After another positively Keuchel-ian start against the Royals Sunday afternoon (seven innings pitched, one earned run), the American League Cy Young frontrunner ran his postseason numbers to a perfect 2-0 with a sparkling 0.69 earned run average. Keuchel’s record is a perfect 16-0 at Minute Maid Park this season. This postseason stage, so daunting that it oftentimes consumes great young pitchers initially (See: Kershaw, Clayton), for Keuchel may as well have been a chaise lounge. He looked that comfortable. Too bad the rest of the bullpen let pitcher Lance McCullers and their four-run lead down Monday.
In assembling this group, Luhnow has managed to meticulously balance the three main methods of player acquisition and development — homegrown minor leaguers, veteran free agents and the combo bucket of trade, waiver and Rule 5 pickups. In the process, he has constructed a roster that Forbes deemed the most efficient in baseball, with each Astros regular season win costing “only” $936,608 in players’ salary. (For a basis of comparison, each Yankee win cost more than $2.5 million, the second highest of all the postseason teams.)
Appropriately, each acquisition method was represented with an RBI in the 3-0 wildcard win over the Yankees — Colby Rasmus, a free agent who signed a one-year deal to come to Houston, hit a second-inning solo home run; Carlos Gomez, acquired in a trade from Milwaukee in July, hit a fourth-inning solo home run; and Jose Altuve, a product of the farm system who was here during the dark times of 2012 and 2013, capped the scoring with an RBI single in the seventh inning.
The Astros’ first playoff win in more than a decade was an inspired group effort, but perhaps it was also a window into what will become an expensive future for owner Jim Crane. The Astros made this run into the postseason with a Dollar General payroll of around $80 million, chump change in the continually exploding world of baseball salaries. The payroll won’t stay this low forever. It can’t.
One peek across the diamond and the Astros saw a Yankees team with a payroll of more than $215 million. In fact, the Astros’ starting lineup against the Yankees had a combined salary of $27,859,970. The Yankees had outfielder Jacoby Ellsbury sitting on their bench making $21 million this season.
The Astros will never be the Yankees in terms of player spending, but they won’t have the luxury of players like Correa, Keuchel and George Springer playing for salaries of barely $500,000 forever. At the very least, Keuchel will get a huge bump this offseason in salary arbitration, but MLB.com’s Richard Justice thinks it will be a priority for Luhnow and Crane to get all three locked into long-term deals.

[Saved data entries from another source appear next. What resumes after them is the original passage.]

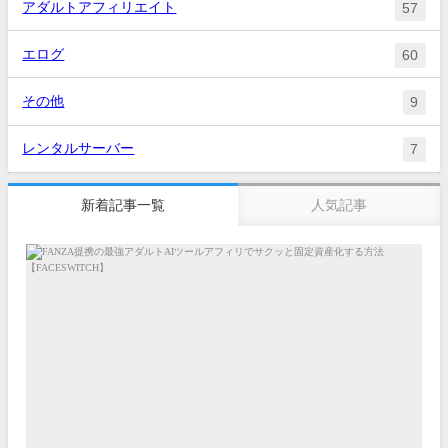
アダルトアフィリエイト
57
エログ
60
その他
9
レンタルサーバー
7
新着記事一覧
人気記事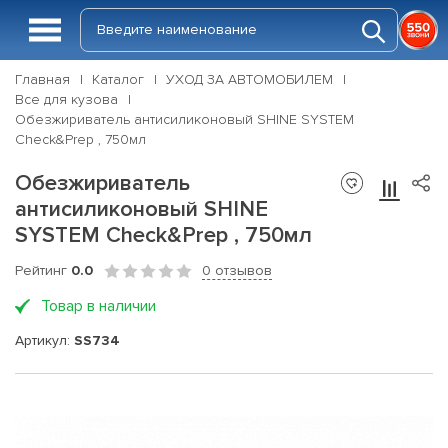
Главная
Каталог
УХОД ЗА АВТОМОБИЛЕМ
Все для кузова
Обезжириватель антисиликоновый SHINE SYSTEM
Check&Prep , 750мл
Обезжириватель
антисиликоновый SHINE
SYSTEM Check&Prep , 750мл
Рейтинг
0.0
0 отзывов
Товар в наличии
Артикул:
SS734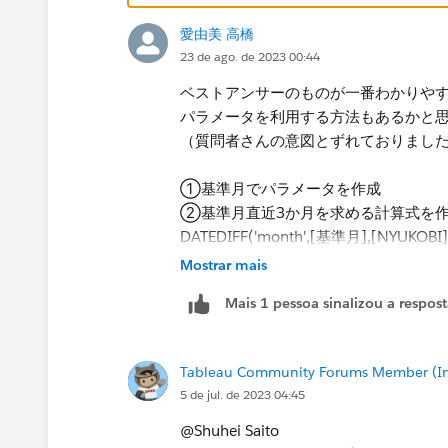
愛由美 高橋
23 de ago. de 2023 00:44
ベストアンサーのものが一番わかりや
パラメータを利用する方法もあるかと
（質問者さんの意図とずれておりまし
①基準月でパラメータを作成
​②基準月直近3か月を求める計算式を
DATEDIFF('month',[基準月],[NYUKOBI]
or
Mostrar mais
DATEDIFF('month',[基準月],[NYUKOBI]
Mais 1 pessoa sinalizou a respos
or
DATEDIFF('month',[基準月],[NYUKOBI]
③基準月（当月）の売上など値を出し
Tableau Community Forums Member (Inac
if DATEDIFF('month',[基準月],[NY
5 de jul. de 2023 04:45
@Shuhei Saito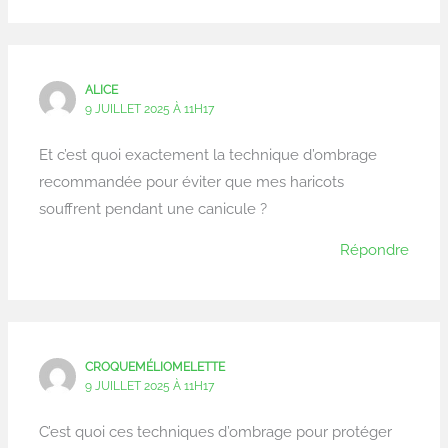
ALICE
9 JUILLET 2025 À 11H17
Et c’est quoi exactement la technique d’ombrage
recommandée pour éviter que mes haricots
souffrent pendant une canicule ?
Répondre
CROQUEMÉLIOMELETTE
9 JUILLET 2025 À 11H17
C’est quoi ces techniques d’ombrage pour protéger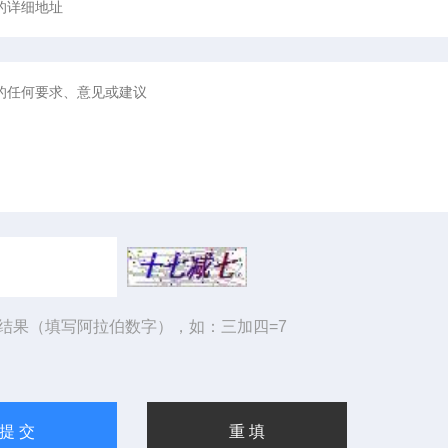
结果（填写阿拉伯数字），如：三加四=7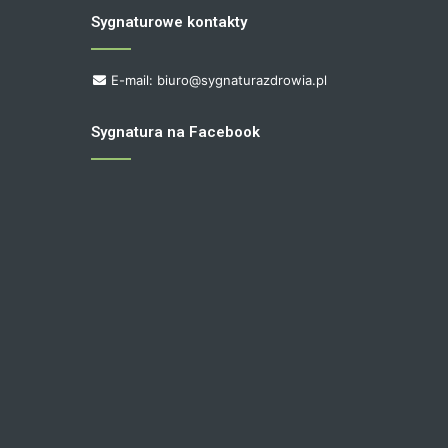
Sygnaturowe kontakty
E-mail: biuro@sygnaturazdrowia.pl
Sygnatura na Facebook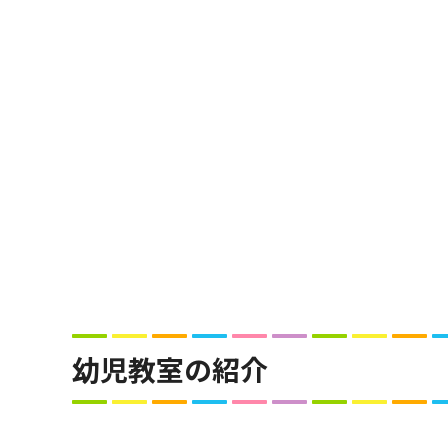
幼児教室の紹介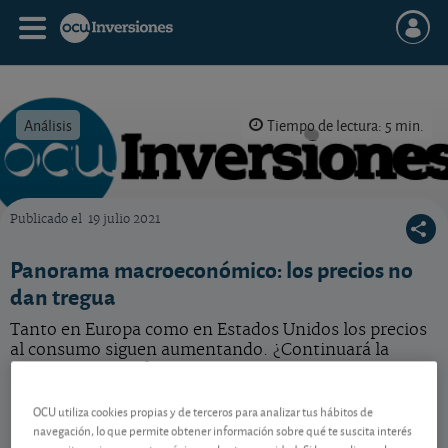
Análisis
Tiempo de lectura: 5 min.
Publicado el
19 julio 2021
OCU Inversiones
Panorama macroeconómico: los precios no
dan tregua
Tanto en Europa como en Estados Unidos los precios
al consumo siguen aumentando. ¿Continuará la
tendencia alcista?
OCU utiliza cookies propias y de terceros para analizar tus hábitos de
En nuestro país la inflación no da tregua, poniendo
navegación, lo que permite obtener información sobre qué te suscita interés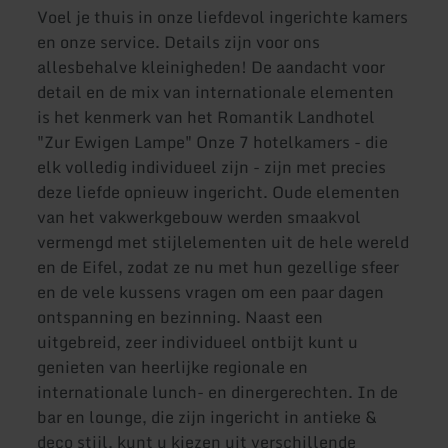
Voel je thuis in onze liefdevol ingerichte kamers
en onze service. Details zijn voor ons
allesbehalve kleinigheden! De aandacht voor
detail en de mix van internationale elementen
is het kenmerk van het Romantik Landhotel
"Zur Ewigen Lampe" Onze 7 hotelkamers - die
elk volledig individueel zijn - zijn met precies
deze liefde opnieuw ingericht. Oude elementen
van het vakwerkgebouw werden smaakvol
vermengd met stijlelementen uit de hele wereld
en de Eifel, zodat ze nu met hun gezellige sfeer
en de vele kussens vragen om een paar dagen
ontspanning en bezinning. Naast een
uitgebreid, zeer individueel ontbijt kunt u
genieten van heerlijke regionale en
internationale lunch- en dinergerechten. In de
bar en lounge, die zijn ingericht in antieke &
deco stijl, kunt u kiezen uit verschillende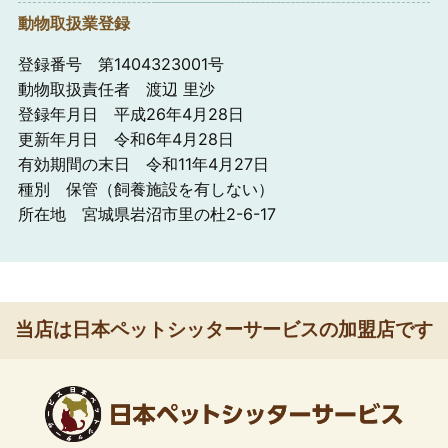
動物取扱業登録
登録番号 第1404323001号
動物取扱責任者 渡辺 里沙
登録年月日 平成26年4月28日
更新年月日 令和6年4月28日
有効期間の末日 令和11年4月27日
種別 保管（飼養施設を有しない）
所在地 宮城県岩沼市里の杜2-6-17
当店は日本ペットシッターサービスの加盟店です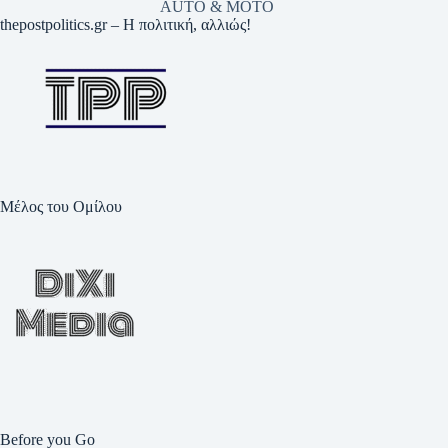
AUTO & MOTO
thepostpolitics.gr – Η πολιτική, αλλιώς!
Μέλος του Ομίλου
Before you Go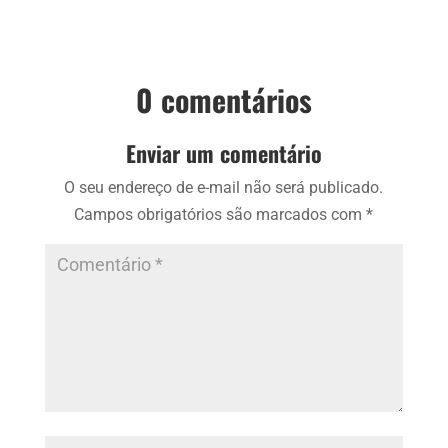
0 comentários
Enviar um comentário
O seu endereço de e-mail não será publicado.
Campos obrigatórios são marcados com
*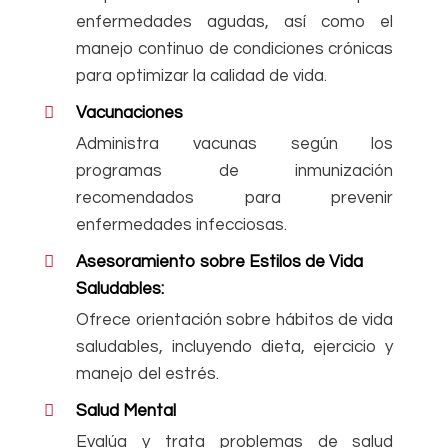
enfermedades agudas, así como el
manejo continuo de condiciones crónicas
para optimizar la calidad de vida.
Vacunaciones
Administra vacunas según los
programas de inmunización
recomendados para prevenir
enfermedades infecciosas.
Asesoramiento sobre Estilos de Vida
Saludables:
Ofrece orientación sobre hábitos de vida
saludables, incluyendo dieta, ejercicio y
manejo del estrés.
Salud Mental
Evalúa y trata problemas de salud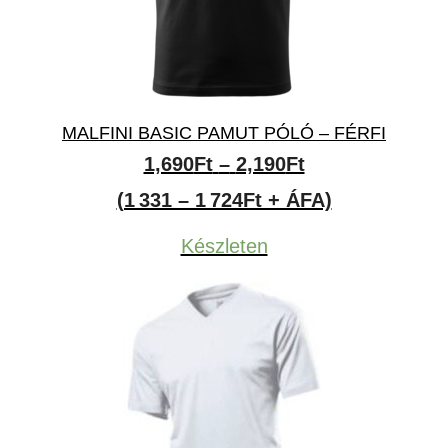
MALFINI BASIC PAMUT PÓLÓ – FÉRFI
Ártartomány:
1,690
Ft
–
2,190
Ft
1,690Ft
(1 331 – 1 724Ft + ÁFA)
-
Készleten
2,190Ft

“Jim Crane and Jeff Luhnow want to keep this core together,” Justice said. “There’s no team in baseball with a brighter future than the Houston Astros. Getting Keuchel, Correa and Springer signed to long-term deals is a huge priority for them this offseason.”
For now, though, this is a group that, independent of whatever wealth their contracts bring, loves playing with each other. Success compounds that love. “We started accumulating those wins in April, and it started to become a reality for us that we could make the postseason,” said Luhnow after the Astros clinched a playoff spot on the final day of the regular season. “And through the ups and downs of a long season, they battled through every element of it, and I couldn’t be prouder.”
Correa, like most 21-year-olds who speak in texts and tweets, put it much more simply after the wildcard win: “We came here to get the job done, and we did. Now, we just keep playing baseball.”
The future is bright, so bright they gotta wear ski goggles.